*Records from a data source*

# # # # #

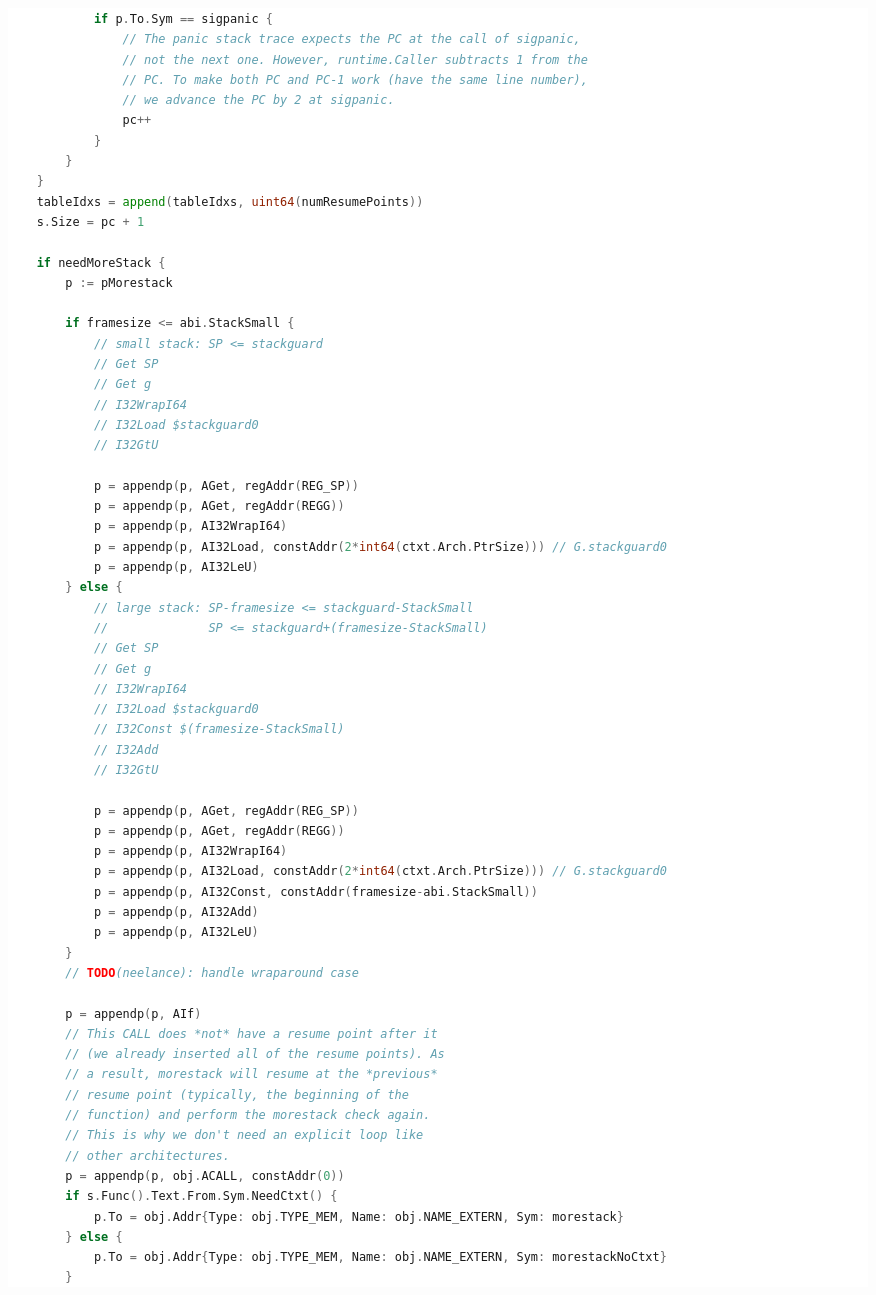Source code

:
 ```go
			if p.To.Sym == sigpanic {
				// The panic stack trace expects the PC at the call of sigpanic,
				// not the next one. However, runtime.Caller subtracts 1 from the
				// PC. To make both PC and PC-1 work (have the same line number),
				// we advance the PC by 2 at sigpanic.
				pc++
			}
		}
	}
	tableIdxs = append(tableIdxs, uint64(numResumePoints))
	s.Size = pc + 1

	if needMoreStack {
		p := pMorestack

		if framesize <= abi.StackSmall {
			// small stack: SP <= stackguard
			// Get SP
			// Get g
			// I32WrapI64
			// I32Load $stackguard0
			// I32GtU

			p = appendp(p, AGet, regAddr(REG_SP))
			p = appendp(p, AGet, regAddr(REGG))
			p = appendp(p, AI32WrapI64)
			p = appendp(p, AI32Load, constAddr(2*int64(ctxt.Arch.PtrSize))) // G.stackguard0
			p = appendp(p, AI32LeU)
		} else {
			// large stack: SP-framesize <= stackguard-StackSmall
			//              SP <= stackguard+(framesize-StackSmall)
			// Get SP
			// Get g
			// I32WrapI64
			// I32Load $stackguard0
			// I32Const $(framesize-StackSmall)
			// I32Add
			// I32GtU

			p = appendp(p, AGet, regAddr(REG_SP))
			p = appendp(p, AGet, regAddr(REGG))
			p = appendp(p, AI32WrapI64)
			p = appendp(p, AI32Load, constAddr(2*int64(ctxt.Arch.PtrSize))) // G.stackguard0
			p = appendp(p, AI32Const, constAddr(framesize-abi.StackSmall))
			p = appendp(p, AI32Add)
			p = appendp(p, AI32LeU)
		}
		// TODO(neelance): handle wraparound case

		p = appendp(p, AIf)
		// This CALL does *not* have a resume point after it
		// (we already inserted all of the resume points). As
		// a result, morestack will resume at the *previous*
		// resume point (typically, the beginning of the
		// function) and perform the morestack check again.
		// This is why we don't need an explicit loop like
		// other architectures.
		p = appendp(p, obj.ACALL, constAddr(0))
		if s.Func().Text.From.Sym.NeedCtxt() {
			p.To = obj.Addr{Type: obj.TYPE_MEM, Name: obj.NAME_EXTERN, Sym: morestack}
		} else {
			p.To = obj.Addr{Type: obj.TYPE_MEM, Name: obj.NAME_EXTERN, Sym: morestackNoCtxt}
		}
```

# # # # #

*Task prompt*
Each line above that contains the word "constAddr" should be counted, and only the total given.

*Exercise response*
4